マンション住民行方不明に-裁判で明け渡し請求可能 神戸新聞 2008年6月3日掲載
Q:私は、マンションの大家をしていますが、突然賃借人が家財道具を残し、失踪しました。
部屋を明け渡してもらいたいのですが、賃借人が行方不明であれば裁判もできないのでしょうか。
A:裁判で明渡請求できます
まず、部屋を明け渡してもらうためには賃貸借契約を解除しなければなりません。
延滞賃料請求の催告と、解除の意思表示をすることが必要ですが、賃借人が所在不明のため、解除の通知が賃借人に到達せず、解除の効力が生じないという点が問題となります。
この点に関しては、賃貸人は、マンションの明け渡しを求める裁判を提起する際、訴状で解除の意思表示をして、公示送達の手続(裁判所に2週間訴状を掲示することで相手方に訴状が送達されたとみなされる)を取ることで解除の効力が認められ、裁判できます。
その際、行方知れずということを、所在調査報告書を作成し、裁判所に証明しなければなりません。

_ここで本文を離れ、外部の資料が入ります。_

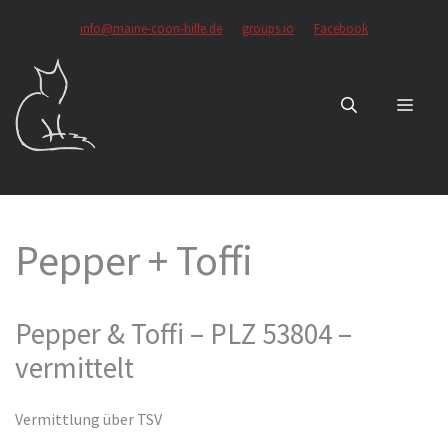
Zum
info@maine-coon-hilfe.de
groups.io
Facebook
Inhalt
springen
MEN
Pepper + Toffi
Pepper & Toffi – PLZ 53804 –
vermittelt
Vermittlung über TSV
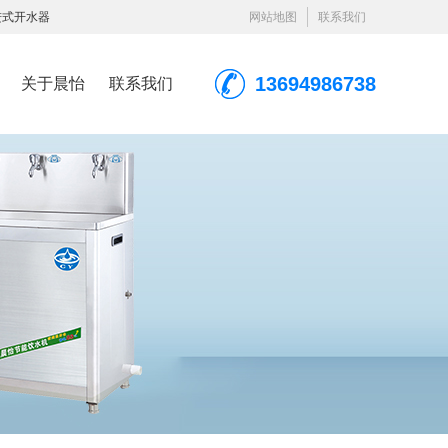
进式开水器
网站地图
联系我们
13694986738
关于晨怡
联系我们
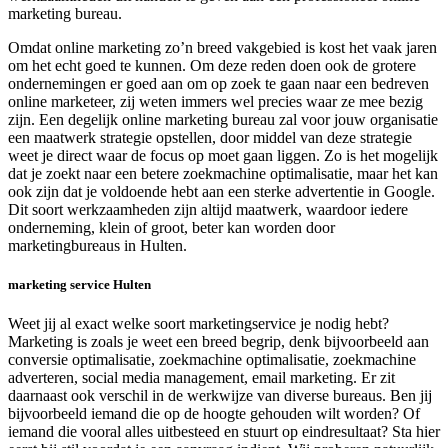
marketing bureau.
Omdat online marketing zo’n breed vakgebied is kost het vaak jaren
om het echt goed te kunnen. Om deze reden doen ook de grotere
ondernemingen er goed aan om op zoek te gaan naar een bedreven
online marketeer, zij weten immers wel precies waar ze mee bezig
zijn. Een degelijk online marketing bureau zal voor jouw organisatie
een maatwerk strategie opstellen, door middel van deze strategie
weet je direct waar de focus op moet gaan liggen. Zo is het mogelijk
dat je zoekt naar een betere zoekmachine optimalisatie, maar het kan
ook zijn dat je voldoende hebt aan een sterke advertentie in Google.
Dit soort werkzaamheden zijn altijd maatwerk, waardoor iedere
onderneming, klein of groot, beter kan worden door
marketingbureaus in Hulten.
marketing service Hulten
Weet jij al exact welke soort marketingservice je nodig hebt?
Marketing is zoals je weet een breed begrip, denk bijvoorbeeld aan
conversie optimalisatie, zoekmachine optimalisatie, zoekmachine
adverteren, social media management, email marketing. Er zit
daarnaast ook verschil in de werkwijze van diverse bureaus. Ben jij
bijvoorbeeld iemand die op de hoogte gehouden wilt worden? Of
iemand die vooral alles uitbesteed en stuurt op eindresultaat? Sta hier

そして、明け渡してもらうためには、解除の意思表示、マンションの明渡請求と延滞賃料の支払い請求を訴状に記載して裁判を提起し、確定判決を得た上で、家財道具に対して強制執行を申立て、競売するとよいでしょう。
ただ、この方法によっても、時間がかかり、処分費用が高かったりすることも多いので、契約時の保証人に明け渡しの手続きをしてもらい、家財道具を引き取ってもらうことが出来れば最善でしょう。
なお、保証人による対応が出来ない場合、面倒だからといって、無断で賃借人の部屋に入り、家財道具の運搬、処分をすることは、住居侵入罪、窃盗罪に該当する犯罪行為となり、民事上も不法行為となり損害賠償責任が生じますので、やはり法的手続が必要となります。
実際の事例では、延滞賃料額、敷金の有無などいろいろな事情を考慮する必要があり、事例ごとに判断が異なることもありますので、お困りの際は、弁護士などの専門家に相談することをお勧めします。